- _PROMPT_
Write out each record below exactly, without pictures.

[Saved entries]
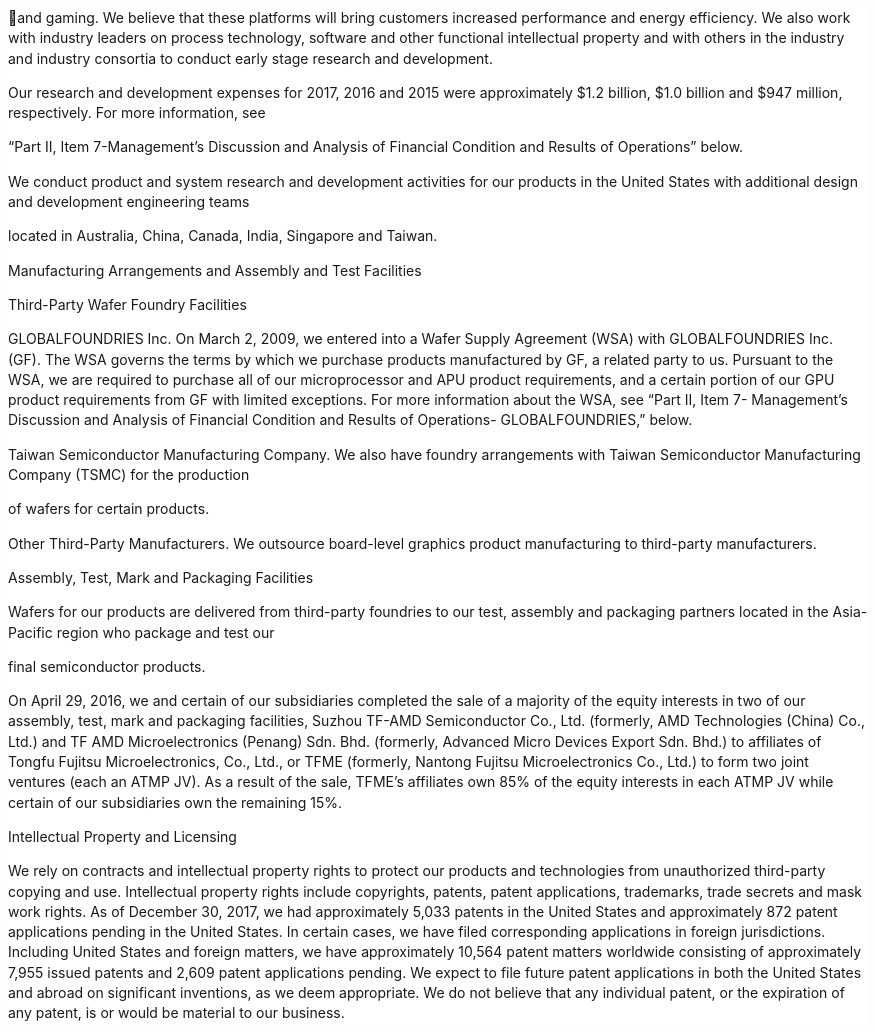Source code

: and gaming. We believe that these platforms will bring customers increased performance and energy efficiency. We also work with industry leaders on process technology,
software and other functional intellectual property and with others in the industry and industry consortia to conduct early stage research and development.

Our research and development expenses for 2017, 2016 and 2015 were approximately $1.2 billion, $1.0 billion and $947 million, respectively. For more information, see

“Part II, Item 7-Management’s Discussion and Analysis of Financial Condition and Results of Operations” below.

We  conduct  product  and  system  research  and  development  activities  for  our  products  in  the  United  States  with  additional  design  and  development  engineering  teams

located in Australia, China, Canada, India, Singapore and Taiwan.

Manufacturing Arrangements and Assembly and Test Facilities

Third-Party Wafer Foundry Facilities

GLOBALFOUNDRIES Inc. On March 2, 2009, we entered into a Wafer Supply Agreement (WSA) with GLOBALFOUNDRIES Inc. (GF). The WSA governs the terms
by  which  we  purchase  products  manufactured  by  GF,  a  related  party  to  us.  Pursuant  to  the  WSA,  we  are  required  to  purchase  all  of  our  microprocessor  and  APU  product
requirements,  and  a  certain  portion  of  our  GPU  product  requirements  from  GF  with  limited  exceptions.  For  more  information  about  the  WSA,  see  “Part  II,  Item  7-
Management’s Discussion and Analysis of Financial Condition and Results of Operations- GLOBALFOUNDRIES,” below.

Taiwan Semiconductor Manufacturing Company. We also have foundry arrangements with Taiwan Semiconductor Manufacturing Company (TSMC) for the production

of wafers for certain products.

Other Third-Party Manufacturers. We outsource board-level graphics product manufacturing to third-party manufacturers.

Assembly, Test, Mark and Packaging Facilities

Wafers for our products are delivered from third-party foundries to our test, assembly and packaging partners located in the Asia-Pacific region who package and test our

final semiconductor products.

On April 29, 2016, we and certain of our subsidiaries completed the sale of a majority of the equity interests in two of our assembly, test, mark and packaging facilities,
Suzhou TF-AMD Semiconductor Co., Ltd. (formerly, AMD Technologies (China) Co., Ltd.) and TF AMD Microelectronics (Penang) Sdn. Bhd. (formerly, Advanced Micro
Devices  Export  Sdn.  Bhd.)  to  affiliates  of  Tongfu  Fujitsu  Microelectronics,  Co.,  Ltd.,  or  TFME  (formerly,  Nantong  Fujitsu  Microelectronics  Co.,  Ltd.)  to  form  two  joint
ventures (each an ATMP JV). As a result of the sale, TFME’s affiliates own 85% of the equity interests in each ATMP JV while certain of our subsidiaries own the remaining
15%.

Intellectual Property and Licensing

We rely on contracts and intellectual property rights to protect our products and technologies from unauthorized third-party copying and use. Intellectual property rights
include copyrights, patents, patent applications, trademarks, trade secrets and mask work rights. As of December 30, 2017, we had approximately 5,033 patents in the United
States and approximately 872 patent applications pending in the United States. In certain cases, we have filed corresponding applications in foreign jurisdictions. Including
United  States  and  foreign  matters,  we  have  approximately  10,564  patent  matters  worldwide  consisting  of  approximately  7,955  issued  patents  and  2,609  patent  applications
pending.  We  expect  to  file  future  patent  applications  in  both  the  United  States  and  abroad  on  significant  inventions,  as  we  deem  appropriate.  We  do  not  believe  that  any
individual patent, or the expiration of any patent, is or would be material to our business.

- _FINAL ANSWER_
Source code

: and gaming. We believe that these platforms will bring customers increased performance and energy efficiency. We also work with industry leaders on process technology,
software and other functional intellectual property and with others in the industry and industry consortia to conduct early stage research and development.

Our research and development expenses for 2017, 2016 and 2015 were approximately $1.2 billion, $1.0 billion and $947 million, respectively. For more information, see

“Part II, Item 7-Management’s Discussion and Analysis of Financial Condition and Results of Operations” below.

We  conduct  product  and  system  research  and  development  activities  for  our  products  in  the  United  States  with  additional  design  and  development  engineering  teams

located in Australia, China, Canada, India, Singapore and Taiwan.

Manufacturing Arrangements and Assembly and Test Facilities

Third-Party Wafer Foundry Facilities

GLOBALFOUNDRIES Inc. On March 2, 2009, we entered into a Wafer Supply Agreement (WSA) with GLOBALFOUNDRIES Inc. (GF). The WSA governs the terms
by  which  we  purchase  products  manufactured  by  GF,  a  related  party  to  us.  Pursuant  to  the  WSA,  we  are  required  to  purchase  all  of  our  microprocessor  and  APU  product
requirements,  and  a  certain  portion  of  our  GPU  product  requirements  from  GF  with  limited  exceptions.  For  more  information  about  the  WSA,  see  “Part  II,  Item  7-
Management’s Discussion and Analysis of Financial Condition and Results of Operations- GLOBALFOUNDRIES,” below.

Taiwan Semiconductor Manufacturing Company. We also have foundry arrangements with Taiwan Semiconductor Manufacturing Company (TSMC) for the production

of wafers for certain products.

Other Third-Party Manufacturers. We outsource board-level graphics product manufacturing to third-party manufacturers.

Assembly, Test, Mark and Packaging Facilities

Wafers for our products are delivered from third-party foundries to our test, assembly and packaging partners located in the Asia-Pacific region who package and test our

final semiconductor products.

On April 29, 2016, we and certain of our subsidiaries completed the sale of a majority of the equity interests in two of our assembly, test, mark and packaging facilities,
Suzhou TF-AMD Semiconductor Co., Ltd. (formerly, AMD Technologies (China) Co., Ltd.) and TF AMD Microelectronics (Penang) Sdn. Bhd. (formerly, Advanced Micro
Devices  Export  Sdn.  Bhd.)  to  affiliates  of  Tongfu  Fujitsu  Microelectronics,  Co.,  Ltd.,  or  TFME  (formerly,  Nantong  Fujitsu  Microelectronics  Co.,  Ltd.)  to  form  two  joint
ventures (each an ATMP JV). As a result of the sale, TFME’s affiliates own 85% of the equity interests in each ATMP JV while certain of our subsidiaries own the remaining
15%.

Intellectual Property and Licensing

We rely on contracts and intellectual property rights to protect our products and technologies from unauthorized third-party copying and use. Intellectual property rights
include copyrights, patents, patent applications, trademarks, trade secrets and mask work rights. As of December 30, 2017, we had approximately 5,033 patents in the United
States and approximately 872 patent applications pending in the United States. In certain cases, we have filed corresponding applications in foreign jurisdictions. Including
United  States  and  foreign  matters,  we  have  approximately  10,564  patent  matters  worldwide  consisting  of  approximately  7,955  issued  patents  and  2,609  patent  applications
pending.  We  expect  to  file  future  patent  applications  in  both  the  United  States  and  abroad  on  significant  inventions,  as  we  deem  appropriate.  We  do  not  believe  that  any
individual patent, or the expiration of any patent, is or would be material to our business.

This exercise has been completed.